Aprovechando tal eventualidad, Dante se dispuso a marcharse, pero Vieri, haciéndole una seña con la cabeza, le advirtió que necesitaba hablar con él. El poeta se le aproximó.

—Señor Alighieri —dijo el rico comerciante—, ¿qué pensáis de lo que ocurrió?

—¿De verdad os hace falta mi opinión? —preguntó Dante bastante sorprendido.

—Amigo mío —respondió Vieri con cierto paternalismo—, estoy buscando la voz de un poeta en la locura de estos días.

—¿Conocéis mis escritos?

—Bueno, confieso que algo he oído decir. El mérito es de ese pendenciero de Cavalcanti, a decir verdad.

—¿En serio? —preguntó Dante, cada vez más asombrado.

—Sí. Sé que sois buenos amigos.

—Así es.

—Pero vos, a diferencia de él, sabéis cuándo hablar y cómo hacerlo.

—Si vos lo decís… —Dante no estaba seguro de saber dónde quería Vieri ir a parar.

—Es exactamente así. Veréis, señor Alighieri, lo que he escuchado acerca de vuestros versos me gustó. Por no añadir que os he estado observando en los últimos tiempos.

—¿Observando?

—Sí —dijo Vieri con una sonrisa—. Nada especial, que quede muy claro, exceptuando vuestro último encuentro con Carbone, del que lo sé todo. Bien podéis entender que un hombre como yo no llega a ser quien es sin saber todo lo que se cuece en cualquier parte.

Dante asintió. De modo que Vieri de Cerchi se estaba manifestando como un cuidadoso estratega. Su apariencia de banquero arrogante y tonto era solo una fachada, un rostro público ofrecido a la descarada fanfarronería de Corso Donati.

—De todos modos —continuó Vieri—, tengo la sensación de que deberíais pensar en usar vuestra elocuencia en un arte más rentable y provechoso que la poesía.

—Sed más explícito.

—Lo seré, pues. Estoy cansado de vivir rodeado de hombres que no ven el momento de lanzarse a la pelea. Como si fuera la única solución posible. Llegará el día en que la razón prevalezca y vos, señor Alighieri, podríais ser uno de mis hombres. —Dante iba a contestar, pero Vieri prosiguió—: No tenéis que responderme ahora, solo prometedme que lo vais a pensar. Es evidente que en este momento la guerra es inevitable.

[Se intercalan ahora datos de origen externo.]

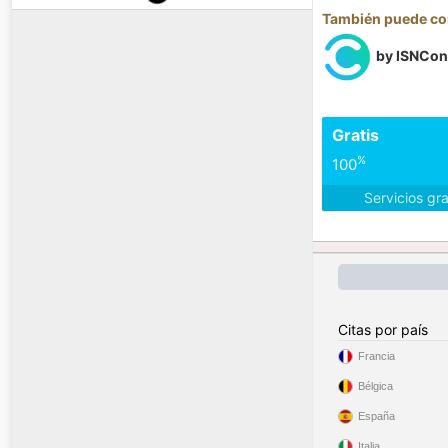
También puede con
by ISNCon
Gratis
%
100
Servicios gr
Citas por país
Francia
Bélgica
España
Italia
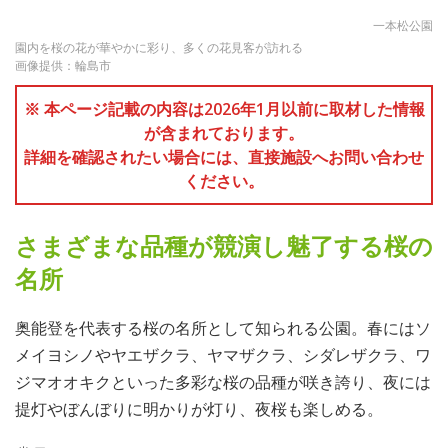
一本松公園
園内を桜の花が華やかに彩り、多くの花見客が訪れる
画像提供：輪島市
※ 本ページ記載の内容は2026年1月以前に取材した情報
が含まれております。
詳細を確認されたい場合には、直接施設へお問い合わせ
ください。
さまざまな品種が競演し魅了する桜の
名所
奥能登を代表する桜の名所として知られる公園。春にはソ
メイヨシノやヤエザクラ、ヤマザクラ、シダレザクラ、ワ
ジマオオキクといった多彩な桜の品種が咲き誇り、夜には
提灯やぼんぼりに明かりが灯り、夜桜も楽しめる。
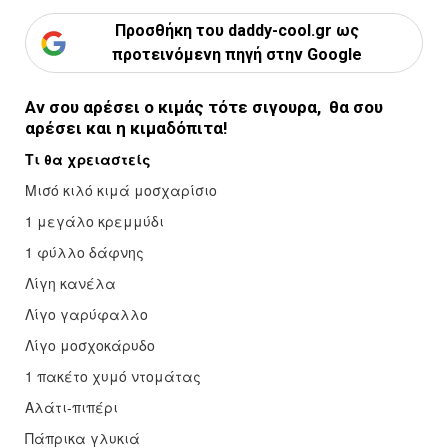
Προσθήκη του daddy-cool.gr ως
προτεινόμενη πηγή στην Google
Αν σου αρέσει ο κιμάς τότε σιγουρα, θα σου
αρέσει και η κιμαδόπιτα!
Τι θα χρειαστείς
Μισό κιλό κιμά μοσχαρίσιο
1 μεγάλο κρεμμύδι
1 φύλλο δάφνης
Λίγη κανέλα
Λίγο γαρύφαλλο
Λίγο μοσχοκάρυδο
1 πακέτο χυμό ντομάτας
Αλάτι-πιπέρι
Πάπρικα γλυκιά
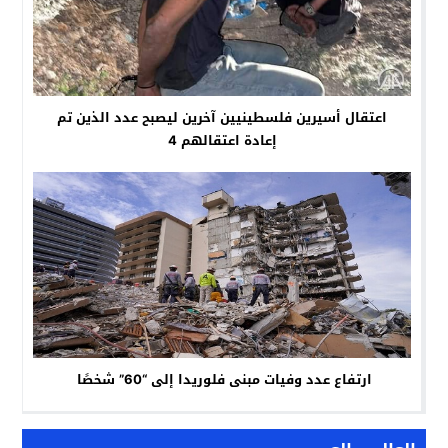
اعتقال أسيرين فلسطينيين آخرين ليصبح عدد الذين تم
إعادة اعتقالهم 4
ارتفاع عدد وفيات مبنى فلوريدا إلى “60” شخصًا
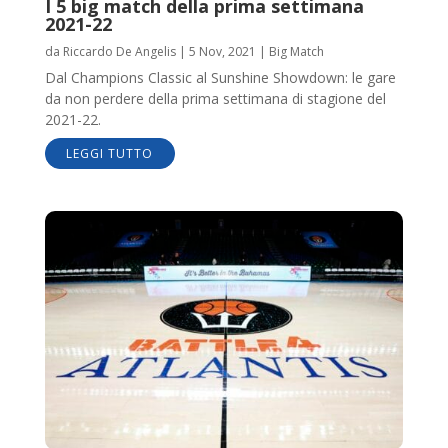
I 5 big match della prima settimana
2021-22
da
Riccardo De Angelis
|
5 Nov, 2021
|
Big Match
Dal Champions Classic al Sunshine Showdown: le gare
da non perdere della prima settimana di stagione del
2021-22.
LEGGI TUTTO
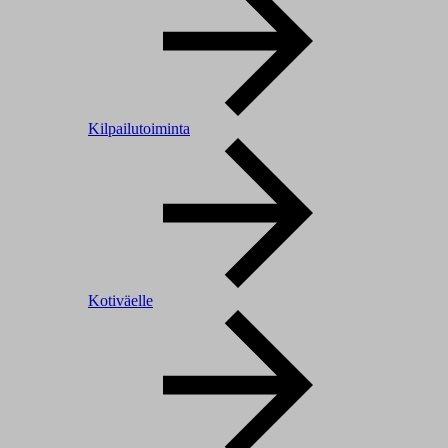
Kilpailutoiminta
Kotiväelle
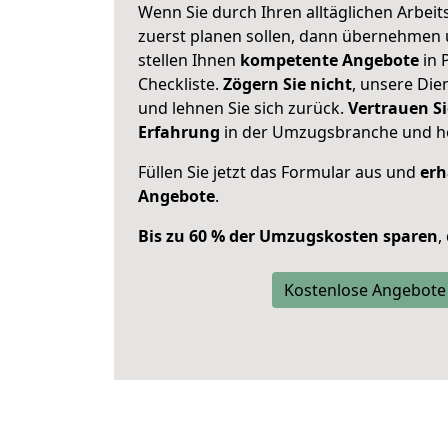
Wenn Sie durch Ihren alltäglichen Arbeits
zuerst planen sollen, dann übernehmen 
stellen Ihnen
kompetente Angebote
in 
Checkliste.
Zögern Sie nicht
, unsere Di
und lehnen Sie sich zurück.
Vertrauen Si
Erfahrung
in der Umzugsbranche und ho
Füllen Sie jetzt das Formular aus und
erh
Angebote
.
Bis zu 60 % der Umzugskosten sparen
,
Kostenlose Angebote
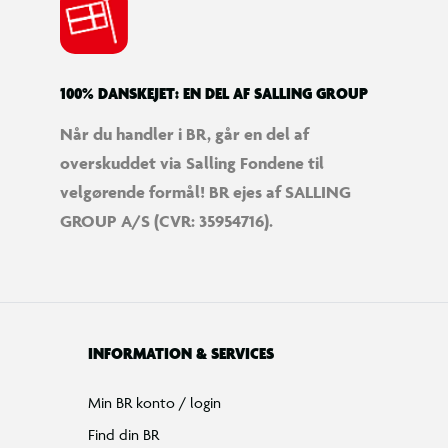
100% DANSKEJET: EN DEL AF SALLING GROUP
Når du handler i BR, går en del af
overskuddet via Salling Fondene til
velgørende formål! BR ejes af SALLING
GROUP A/S (CVR: 35954716).
INFORMATION & SERVICES
Min BR konto / login
Find din BR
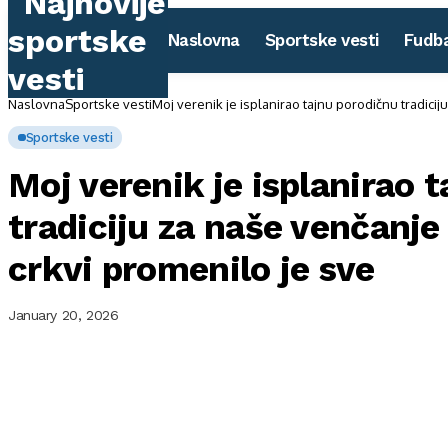
Naslovna
Sportske vesti
Fudba
Naslovna
Sportske vesti
Moj verenik je isplanirao tajnu porodičnu tradici
Sportske vesti
Moj verenik je isplanirao 
tradiciju za naše venčanj
crkvi promenilo je sve
January 20, 2026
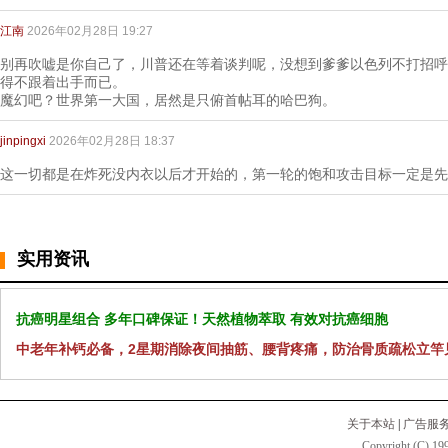
江南
2026年02月28日 19:27
别再吹嘘是你自己了，川普还在等着谈判呢，没想到爹爹以色列不打招呼
得不跟着出手而已。
魔幻吧？世界第一大国，居然是只俯首帖耳的哈巴狗。
jinpingxi
2026年02月28日 18:37
这一切都是在炸死没内衣以后才开始的，第一轮的饱和攻击目标一定是先
实用资讯
抗癌明星组合 多年口碑保证！天然植物萃取 有效对抗癌细胞
中老年补钙必备，2星期消除夜间抽筋、腰背疼痛，防治骨质疏松立竿
关于本站
|
广告服
Copyright (C) 199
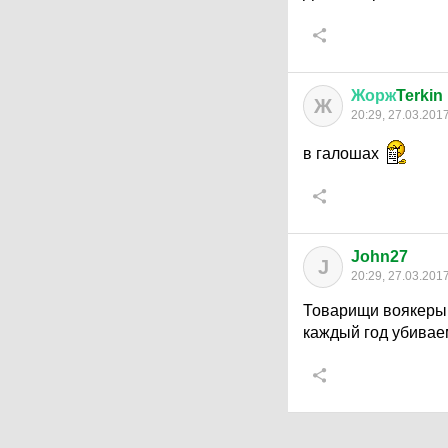
Жорж
Terkin
Ж
20:29, 27.03.201
в галошах
John27
J
20:29, 27.03.201
Товарищи воякеры,
каждый год убивае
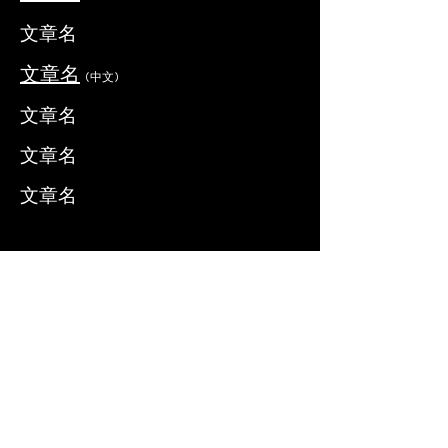
文章名
文章名
(中文)
文章名
文章名
文章名
​版权所有2023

Y, por eso mismo, para mostraros mi buena fe, tengo la intención de nombraros uno de mis feditori.

Esas palabras desconcertaron a Dante aún más. Y lo llenaron de un orgullo que jamás habría esperado. Él, que tanto se oponía a la guerra, se daba cuenta de que ese ofrecimiento lo halagaba. Por primera vez experimentaba una sensación que no lograba definir. Por un lado, estaba la coherencia y la conciencia de que el conflicto no podía ser la forma de buscar una verdadera solución; por el otro, sorprendente y casi incontenible, el placer dictado por el halago de ser nombrado feditore. No le era fácil pensar en participar en una batalla con cierto protagonismo. No anhelaba la pelea. En absoluto. Y, sin embargo, ¿estaba en condiciones de negarse? No quería ser acusado de cobardía. Sin mencionar que lo que Vieri le estaba ofreciendo, es decir, su apoyo y un lugar entre los caballeros, suponía un gran honor y la mejor propuesta que le habían hecho en toda su vida. Significaba formar en la primera línea del orden de batalla y cabalgar codo con codo con los grandes de Florencia.

Por sí mismo nunca podría haber aspirado a ese papel, pero si Vieri mencionaba su nombre, entonces no habría obstáculo alguno.

Y, sin embargo, el dilema seguía estando ahí. Él, que siempre se había opuesto a la guerra, ahora deseaba aceptar la propuesta de Vieri. Quizá podía creer en el amor y en la escritura y, al mismo tiempo, luchar por su ciudad si fuera estrictamente necesario. Y hacerlo en primera línea. Con valentía y honor.

«El poeta guerrero», había dicho Homero en su sueño. Y ahora las palabras del príncipe de los bardos se estaban convirtiendo en realidad.